We struggle with reading sometimes. It’s okay, really – even though I am an English teacher and an Anglophile of the highest order – I get it. My children are fully immersed in French-speaking classrooms, they are doing well and working very hard. I still want them to be kids, something that wasn’t necessarily happening with any success where they were last year.
It has fallen to me, the stay-at-home writerdadguy who can barely cook, to get a lot of the dailies done while the kids are in school and my wife is at work. I am not complaining. I get to write again, and explore creative options that have sat stifled under piles of guilt and regret for decades. I can follow a recipe, so we’re not starving. I am beginning to enjoy cooking, though I am not sure that I want my wife to know that just yet. She is amazing where I am passable.
There is some reluctance with our youngest to read Chapter Books, which she is certainly ready for. I am not sure what the deal is, although she has said that she wants to stay little.
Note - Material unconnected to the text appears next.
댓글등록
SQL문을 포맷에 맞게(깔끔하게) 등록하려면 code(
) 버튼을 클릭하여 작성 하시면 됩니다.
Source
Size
I think she fears growing up because she thinks the way that she is treated will change.
We try to treat our children equally. They all aid in cleaning up, doing laundry, things like that. They can make themselves eggs and routinely pack their own lunches. Things are pretty great. Two ten year olds and a seven year old…
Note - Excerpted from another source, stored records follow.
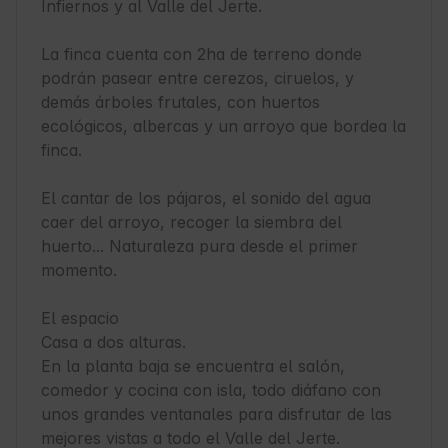
Infiernos y al Valle del Jerte.

La finca cuenta con 2ha de terreno donde 
podrán pasear entre cerezos, ciruelos, y 
demás árboles frutales, con huertos 
ecológicos, albercas y un arroyo que bordea la 
finca.

El cantar de los pájaros, el sonido del agua 
caer del arroyo, recoger la siembra del 
huerto... Naturaleza pura desde el primer 
momento.

El espacio

Casa a dos alturas.

En la planta baja se encuentra el salón, 
comedor y cocina con isla, todo diáfano con 
unos grandes ventanales para disfrutar de las 
mejores vistas a todo el Valle del Jerte.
About that seven year old:
She loves Dr. Seuss books, and has read every one we own aloud to me. So I decided to write in the Seussian mode to encourage her. She read it, and now I am trying to get her to write her own. Mine is below. If I have any success having her create her own, I will post it here.
One day we were home and the doorbell did ring.
One day we were home, at the cold end of Spring.
“Who is it?”
“What’s there?”
“Let me see, let me see!”
And when we cried out, our father agreed.
It seemed that he was of terrible mood,
he wasn’t his usual super cool dude…
but we kept on crying our super loud shouts,
we kept on crying, ‘til he let us out.
And what do you know, would you just look at that!
Underneath a giant blue horseradish hat,
there stood a thing so sweet and so cuddly:
Upon the doorstep, so small and so fuzzly,
a poodle, a pink one, and strangest of all,
this little pink poodle was three inches tall!
“Oh my gosh, dad, please look!” we called back through the door,
our hearts growing bigger than they’d grown before.
“Oh my gosh, dad, please look!
“Look!”
“Look!”
“Look, look, look!”
We carried her in, right there, through the door
and we each saw something we’d not seen before:
her eyes were of different colors you see
and atop of her sweet little head grew a tree!
Not a big tree, not gnarly… but tiny, petite:
her tree like a daisy made the whole look complete.
Our father just stood in the room once again
while we danced around, singing and circling our friend.
“I think I have seen one of those things before,”
our father said quietly from the floor.
“A long time ago, yes, I’m suddenly sure.”